=== Required action ===
Continue the text on vitamins, minerals and liver disease in dogs from where it stops, not the data.

[[ Text segment, beginning ]]

Vitamins and Minerals
Some nutrients can worsen liver damage. Vitamin A can be hepatotoxic. Small amounts of vitamin A interacts with other substances, such as endotoxin or copper, to damage the liver. Dietary vitamin A is restricted with hepatic disease. The liver stores dietary copper and normally excretes it in bile. When hepatic disease reduces bile excretion, hepatic copper increases. Excess copper is hepatotoxic. Copper is ten times higher in dog liver than in human liver. That is not necessarily a species difference. More than likely the difference reflects the amount of copper consumed, being much greater in the dog. Before dogs ate commercial pet food, the content of copper in their liver was much lower than it is today. The hepatic concentration of copper increased during the last 60 years from less than 10 micrograms copper per gram dry weight of liver to over 200 today. That twenty fold increase results from a dietary level of copper in commercial pet foods that is much higher than needed. Copper levels in pet food are important because copper can be toxic and cause both acute and chronic hepatic disease.^7-9 Chronic toxicity is frequent in dogs. The liver normally excretes copper in bile. Hepatic disease reduces excretion of copper in bile, and hepatic copper levels increase. Greater copper levels damage the liver further and worsen its ability to excrete copper. It is likely that the increasing hepatic copper concentrations act with other insults to damage the liver and cause hepatic disease to be more common today. Dietary copper should be minimal with hepatic disease.

[[ Text segment, end ]]
[[ Supplied records, beginning ]]

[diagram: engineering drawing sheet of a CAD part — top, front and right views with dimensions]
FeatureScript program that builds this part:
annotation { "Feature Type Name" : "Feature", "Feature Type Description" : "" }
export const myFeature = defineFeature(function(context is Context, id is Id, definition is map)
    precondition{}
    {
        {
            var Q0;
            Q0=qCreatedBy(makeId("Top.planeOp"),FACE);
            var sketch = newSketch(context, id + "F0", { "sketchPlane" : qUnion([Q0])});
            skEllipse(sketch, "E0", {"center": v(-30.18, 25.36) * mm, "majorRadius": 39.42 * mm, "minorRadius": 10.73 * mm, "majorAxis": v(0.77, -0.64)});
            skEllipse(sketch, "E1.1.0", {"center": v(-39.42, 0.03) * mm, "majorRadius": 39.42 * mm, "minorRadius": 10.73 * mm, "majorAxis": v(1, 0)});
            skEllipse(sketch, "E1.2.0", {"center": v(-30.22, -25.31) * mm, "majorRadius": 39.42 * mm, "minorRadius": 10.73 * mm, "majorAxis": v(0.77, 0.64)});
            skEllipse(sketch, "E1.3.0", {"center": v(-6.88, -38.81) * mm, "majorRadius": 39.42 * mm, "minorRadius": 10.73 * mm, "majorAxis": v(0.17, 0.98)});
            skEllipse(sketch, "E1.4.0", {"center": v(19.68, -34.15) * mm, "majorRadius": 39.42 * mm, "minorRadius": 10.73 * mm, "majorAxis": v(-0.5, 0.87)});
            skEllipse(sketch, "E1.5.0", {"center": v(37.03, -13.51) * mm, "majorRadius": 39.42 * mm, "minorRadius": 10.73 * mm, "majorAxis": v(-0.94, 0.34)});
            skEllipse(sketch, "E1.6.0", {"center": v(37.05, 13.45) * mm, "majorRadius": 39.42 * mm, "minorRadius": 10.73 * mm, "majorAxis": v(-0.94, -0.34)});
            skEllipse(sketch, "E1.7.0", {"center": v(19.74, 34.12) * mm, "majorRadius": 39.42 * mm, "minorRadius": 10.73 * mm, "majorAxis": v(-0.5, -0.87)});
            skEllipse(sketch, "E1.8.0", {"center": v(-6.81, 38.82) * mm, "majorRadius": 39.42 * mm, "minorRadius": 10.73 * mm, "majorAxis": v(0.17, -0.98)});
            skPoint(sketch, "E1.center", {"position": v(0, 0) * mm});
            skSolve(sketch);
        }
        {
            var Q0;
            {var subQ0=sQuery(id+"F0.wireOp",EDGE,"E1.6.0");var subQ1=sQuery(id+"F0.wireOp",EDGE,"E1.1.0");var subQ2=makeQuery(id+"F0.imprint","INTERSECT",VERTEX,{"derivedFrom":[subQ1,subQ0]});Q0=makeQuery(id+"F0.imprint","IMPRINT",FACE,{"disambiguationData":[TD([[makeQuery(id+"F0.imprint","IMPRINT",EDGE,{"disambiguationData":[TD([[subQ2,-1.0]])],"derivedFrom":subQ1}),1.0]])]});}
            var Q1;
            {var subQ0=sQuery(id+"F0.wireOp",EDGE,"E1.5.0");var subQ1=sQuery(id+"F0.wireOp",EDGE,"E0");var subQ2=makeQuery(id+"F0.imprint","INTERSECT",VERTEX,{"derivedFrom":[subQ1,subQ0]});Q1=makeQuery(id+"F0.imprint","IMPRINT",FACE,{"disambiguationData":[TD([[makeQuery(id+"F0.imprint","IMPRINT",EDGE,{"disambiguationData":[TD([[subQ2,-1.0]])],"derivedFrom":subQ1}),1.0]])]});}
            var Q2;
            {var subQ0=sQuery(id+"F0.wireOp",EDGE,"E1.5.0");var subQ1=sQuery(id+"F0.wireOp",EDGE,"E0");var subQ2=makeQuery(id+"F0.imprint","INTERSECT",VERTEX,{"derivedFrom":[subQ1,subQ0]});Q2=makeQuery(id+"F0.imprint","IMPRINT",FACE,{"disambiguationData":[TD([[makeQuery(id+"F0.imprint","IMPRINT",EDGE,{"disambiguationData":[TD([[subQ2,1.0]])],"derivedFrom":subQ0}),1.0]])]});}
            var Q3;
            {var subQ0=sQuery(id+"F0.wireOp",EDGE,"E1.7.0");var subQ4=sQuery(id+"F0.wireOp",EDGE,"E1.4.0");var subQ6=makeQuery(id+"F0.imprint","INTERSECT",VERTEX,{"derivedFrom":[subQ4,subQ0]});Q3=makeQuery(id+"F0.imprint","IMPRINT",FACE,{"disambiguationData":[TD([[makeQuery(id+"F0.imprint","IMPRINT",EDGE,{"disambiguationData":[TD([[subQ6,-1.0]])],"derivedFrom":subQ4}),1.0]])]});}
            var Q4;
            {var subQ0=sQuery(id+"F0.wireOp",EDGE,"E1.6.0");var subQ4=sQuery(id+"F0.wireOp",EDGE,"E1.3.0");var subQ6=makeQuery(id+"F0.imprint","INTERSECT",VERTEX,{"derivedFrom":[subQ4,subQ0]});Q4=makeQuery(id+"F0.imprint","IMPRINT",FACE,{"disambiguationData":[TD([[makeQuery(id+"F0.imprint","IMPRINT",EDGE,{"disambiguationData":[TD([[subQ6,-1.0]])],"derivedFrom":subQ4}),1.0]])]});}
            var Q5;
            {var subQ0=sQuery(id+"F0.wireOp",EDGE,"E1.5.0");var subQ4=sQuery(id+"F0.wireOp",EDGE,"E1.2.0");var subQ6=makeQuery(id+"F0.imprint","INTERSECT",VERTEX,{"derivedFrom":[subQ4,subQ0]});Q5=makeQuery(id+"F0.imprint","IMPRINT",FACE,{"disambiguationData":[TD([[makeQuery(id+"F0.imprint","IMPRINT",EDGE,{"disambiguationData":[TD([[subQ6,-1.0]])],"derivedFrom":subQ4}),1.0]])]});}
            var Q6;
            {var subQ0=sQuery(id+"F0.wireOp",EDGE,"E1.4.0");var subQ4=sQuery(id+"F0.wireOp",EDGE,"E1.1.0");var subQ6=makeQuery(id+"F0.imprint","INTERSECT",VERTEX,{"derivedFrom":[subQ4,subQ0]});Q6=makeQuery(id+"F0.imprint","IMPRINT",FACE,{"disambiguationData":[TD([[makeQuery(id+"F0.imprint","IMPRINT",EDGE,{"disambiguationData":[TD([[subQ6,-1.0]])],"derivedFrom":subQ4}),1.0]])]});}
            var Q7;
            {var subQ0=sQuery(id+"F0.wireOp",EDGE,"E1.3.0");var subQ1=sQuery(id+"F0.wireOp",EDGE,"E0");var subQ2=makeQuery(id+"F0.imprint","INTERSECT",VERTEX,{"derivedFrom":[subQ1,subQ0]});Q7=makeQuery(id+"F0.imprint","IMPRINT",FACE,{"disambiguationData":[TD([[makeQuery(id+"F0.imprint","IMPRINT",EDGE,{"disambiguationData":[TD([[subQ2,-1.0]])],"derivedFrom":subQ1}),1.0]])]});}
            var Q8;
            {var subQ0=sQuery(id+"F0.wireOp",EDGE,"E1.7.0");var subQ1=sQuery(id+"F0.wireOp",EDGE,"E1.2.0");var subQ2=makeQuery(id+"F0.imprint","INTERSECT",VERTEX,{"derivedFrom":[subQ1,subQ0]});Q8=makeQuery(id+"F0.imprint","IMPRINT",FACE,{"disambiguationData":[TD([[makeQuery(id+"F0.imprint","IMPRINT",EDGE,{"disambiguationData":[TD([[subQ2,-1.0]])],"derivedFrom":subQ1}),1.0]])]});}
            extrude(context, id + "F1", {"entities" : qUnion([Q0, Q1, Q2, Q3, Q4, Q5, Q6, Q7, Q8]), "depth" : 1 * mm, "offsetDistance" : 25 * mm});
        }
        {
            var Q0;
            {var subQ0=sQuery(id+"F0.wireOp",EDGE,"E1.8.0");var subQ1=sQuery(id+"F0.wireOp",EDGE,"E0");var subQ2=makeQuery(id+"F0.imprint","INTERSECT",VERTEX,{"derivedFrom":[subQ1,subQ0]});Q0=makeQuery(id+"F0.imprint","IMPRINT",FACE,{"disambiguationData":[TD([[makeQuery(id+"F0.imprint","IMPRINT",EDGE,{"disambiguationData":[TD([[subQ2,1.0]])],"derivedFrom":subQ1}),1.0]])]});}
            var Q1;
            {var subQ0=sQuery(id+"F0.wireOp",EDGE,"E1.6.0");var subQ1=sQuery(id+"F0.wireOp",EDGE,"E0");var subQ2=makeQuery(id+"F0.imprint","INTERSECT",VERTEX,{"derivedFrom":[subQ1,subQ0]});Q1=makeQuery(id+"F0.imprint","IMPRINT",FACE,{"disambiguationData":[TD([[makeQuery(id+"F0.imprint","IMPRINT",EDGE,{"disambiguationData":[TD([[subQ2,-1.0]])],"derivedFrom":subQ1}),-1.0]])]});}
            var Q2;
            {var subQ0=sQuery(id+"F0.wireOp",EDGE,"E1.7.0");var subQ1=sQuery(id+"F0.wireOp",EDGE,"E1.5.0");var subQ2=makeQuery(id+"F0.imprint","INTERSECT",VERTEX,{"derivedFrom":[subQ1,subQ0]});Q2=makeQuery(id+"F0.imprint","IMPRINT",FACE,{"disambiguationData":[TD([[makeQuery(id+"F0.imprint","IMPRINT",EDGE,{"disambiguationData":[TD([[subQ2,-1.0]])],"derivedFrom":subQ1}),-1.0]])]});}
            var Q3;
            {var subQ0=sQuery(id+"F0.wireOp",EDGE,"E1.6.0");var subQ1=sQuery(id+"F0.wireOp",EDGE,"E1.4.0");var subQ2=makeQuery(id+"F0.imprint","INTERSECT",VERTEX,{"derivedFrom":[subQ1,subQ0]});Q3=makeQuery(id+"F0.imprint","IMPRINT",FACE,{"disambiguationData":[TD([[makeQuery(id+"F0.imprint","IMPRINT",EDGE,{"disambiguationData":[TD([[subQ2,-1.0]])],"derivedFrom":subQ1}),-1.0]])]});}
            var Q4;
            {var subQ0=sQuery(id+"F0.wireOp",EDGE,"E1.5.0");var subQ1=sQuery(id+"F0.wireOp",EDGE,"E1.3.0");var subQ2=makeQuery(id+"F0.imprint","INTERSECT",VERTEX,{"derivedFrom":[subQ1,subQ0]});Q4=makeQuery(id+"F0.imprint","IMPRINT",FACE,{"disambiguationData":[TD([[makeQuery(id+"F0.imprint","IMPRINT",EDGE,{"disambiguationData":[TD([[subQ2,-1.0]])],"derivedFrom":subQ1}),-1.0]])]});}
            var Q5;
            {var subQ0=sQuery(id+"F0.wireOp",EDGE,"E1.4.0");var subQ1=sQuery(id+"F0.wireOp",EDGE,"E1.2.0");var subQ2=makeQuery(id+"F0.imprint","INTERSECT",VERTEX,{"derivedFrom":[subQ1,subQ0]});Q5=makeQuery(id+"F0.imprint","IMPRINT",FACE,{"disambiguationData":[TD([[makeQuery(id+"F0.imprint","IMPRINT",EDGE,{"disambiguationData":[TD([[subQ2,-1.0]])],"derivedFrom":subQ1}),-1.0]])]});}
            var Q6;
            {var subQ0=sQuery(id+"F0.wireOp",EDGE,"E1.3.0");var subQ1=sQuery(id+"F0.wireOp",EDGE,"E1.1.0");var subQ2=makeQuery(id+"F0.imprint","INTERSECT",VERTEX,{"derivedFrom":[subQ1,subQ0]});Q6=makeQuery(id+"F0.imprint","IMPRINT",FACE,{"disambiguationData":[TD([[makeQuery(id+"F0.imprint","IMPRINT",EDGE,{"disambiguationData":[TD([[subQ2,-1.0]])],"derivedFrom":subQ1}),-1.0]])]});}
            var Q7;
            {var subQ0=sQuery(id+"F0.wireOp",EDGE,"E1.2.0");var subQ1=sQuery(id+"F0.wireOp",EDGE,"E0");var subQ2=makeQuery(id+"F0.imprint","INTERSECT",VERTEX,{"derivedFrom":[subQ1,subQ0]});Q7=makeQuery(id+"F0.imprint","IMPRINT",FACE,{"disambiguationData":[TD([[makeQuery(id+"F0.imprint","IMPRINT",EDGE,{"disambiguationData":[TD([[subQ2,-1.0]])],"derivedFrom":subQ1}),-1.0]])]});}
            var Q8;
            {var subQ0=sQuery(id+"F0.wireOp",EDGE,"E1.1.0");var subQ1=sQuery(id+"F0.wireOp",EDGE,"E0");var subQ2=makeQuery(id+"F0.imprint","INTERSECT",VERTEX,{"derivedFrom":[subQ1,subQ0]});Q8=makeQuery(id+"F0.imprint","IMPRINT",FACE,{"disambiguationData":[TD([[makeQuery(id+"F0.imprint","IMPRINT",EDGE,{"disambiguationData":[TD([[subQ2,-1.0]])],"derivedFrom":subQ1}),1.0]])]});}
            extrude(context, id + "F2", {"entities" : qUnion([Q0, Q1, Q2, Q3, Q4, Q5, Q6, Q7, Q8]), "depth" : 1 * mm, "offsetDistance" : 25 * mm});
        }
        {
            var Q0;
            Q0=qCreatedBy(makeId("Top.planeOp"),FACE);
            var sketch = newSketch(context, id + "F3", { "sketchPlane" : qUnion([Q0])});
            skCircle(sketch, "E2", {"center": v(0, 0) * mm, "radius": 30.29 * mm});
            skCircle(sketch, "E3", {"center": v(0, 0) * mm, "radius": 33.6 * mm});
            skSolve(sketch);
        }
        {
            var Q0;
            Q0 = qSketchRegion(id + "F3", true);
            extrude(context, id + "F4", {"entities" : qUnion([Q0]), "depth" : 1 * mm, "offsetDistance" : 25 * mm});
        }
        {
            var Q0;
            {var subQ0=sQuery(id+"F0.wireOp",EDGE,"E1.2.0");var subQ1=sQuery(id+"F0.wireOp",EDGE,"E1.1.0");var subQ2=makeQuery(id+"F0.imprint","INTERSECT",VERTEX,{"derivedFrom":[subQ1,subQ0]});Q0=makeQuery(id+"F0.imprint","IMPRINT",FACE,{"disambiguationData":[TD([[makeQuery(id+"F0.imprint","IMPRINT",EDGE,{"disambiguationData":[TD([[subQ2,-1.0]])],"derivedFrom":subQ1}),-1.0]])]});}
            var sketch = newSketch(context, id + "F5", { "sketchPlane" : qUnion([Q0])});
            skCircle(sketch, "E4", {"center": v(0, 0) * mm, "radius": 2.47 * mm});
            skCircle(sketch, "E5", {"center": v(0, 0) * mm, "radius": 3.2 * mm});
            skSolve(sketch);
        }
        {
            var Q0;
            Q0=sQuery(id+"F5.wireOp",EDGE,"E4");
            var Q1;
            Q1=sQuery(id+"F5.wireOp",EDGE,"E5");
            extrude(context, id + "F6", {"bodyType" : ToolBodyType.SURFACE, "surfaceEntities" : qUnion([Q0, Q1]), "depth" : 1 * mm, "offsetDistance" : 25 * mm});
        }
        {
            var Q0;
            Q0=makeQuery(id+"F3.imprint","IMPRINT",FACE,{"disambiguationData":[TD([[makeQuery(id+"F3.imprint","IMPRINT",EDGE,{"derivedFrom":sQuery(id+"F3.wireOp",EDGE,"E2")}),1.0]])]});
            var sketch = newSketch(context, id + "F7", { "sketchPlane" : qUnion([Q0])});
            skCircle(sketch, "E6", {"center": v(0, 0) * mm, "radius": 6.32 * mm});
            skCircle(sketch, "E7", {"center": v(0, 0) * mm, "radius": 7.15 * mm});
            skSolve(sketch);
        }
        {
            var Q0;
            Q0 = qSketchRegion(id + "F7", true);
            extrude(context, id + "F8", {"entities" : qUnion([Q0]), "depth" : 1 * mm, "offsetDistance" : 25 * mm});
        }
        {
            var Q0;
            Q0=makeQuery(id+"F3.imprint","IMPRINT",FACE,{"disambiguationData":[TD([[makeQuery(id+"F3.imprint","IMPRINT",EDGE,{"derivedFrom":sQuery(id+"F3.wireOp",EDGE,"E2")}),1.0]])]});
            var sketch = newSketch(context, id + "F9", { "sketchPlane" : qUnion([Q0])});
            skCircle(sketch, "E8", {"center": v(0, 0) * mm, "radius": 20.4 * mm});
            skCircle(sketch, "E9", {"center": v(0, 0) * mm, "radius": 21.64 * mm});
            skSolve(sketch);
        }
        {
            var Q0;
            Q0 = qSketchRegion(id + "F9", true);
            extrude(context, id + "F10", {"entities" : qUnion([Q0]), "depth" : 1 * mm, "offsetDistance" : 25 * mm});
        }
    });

[[ Supplied records, end ]]

=== Answer to the problem ===
Many animals with hepatic disease are deficient in zinc. Zinc salts can be given to replace the deficit. Zinc is also useful because it competes with copper for intestinal absorption. Zinc supplements reduce copper absorption. Zinc supplements reduce copper absorption. Vitamins E and K are useful with hepatic disease. Vitamin E protects against lipid peroxidation in cell membranes. Vitamin K is essential for normal blood clotting which is often abnormal with hepatic disease. Dogs with hepatic disease can be deficient in ascorbic acid. Dogs make ascorbic in the liver and it can be deficient with hepatic disease. Ascorbic is also useful in protecting against liver damage. As an antioxidant it protects against lipid peroxidation.

Pet Food Contaminants

The diet should contain only minimal amounts of endotoxin and be free of chemicals. Diets prepared from wholesome foods accomplish that. As mentioned earlier, commercial pet foods can be high in endotoxin. (Endotoxin levels reflect the degree of bacterial contamination before or during processing.) Small amounts of endotoxin damage the liver. Very small amounts are usually not harmful unless another chemical interacts with endotoxin to cause damage. Often these chemicals alone cause no hepatic damage.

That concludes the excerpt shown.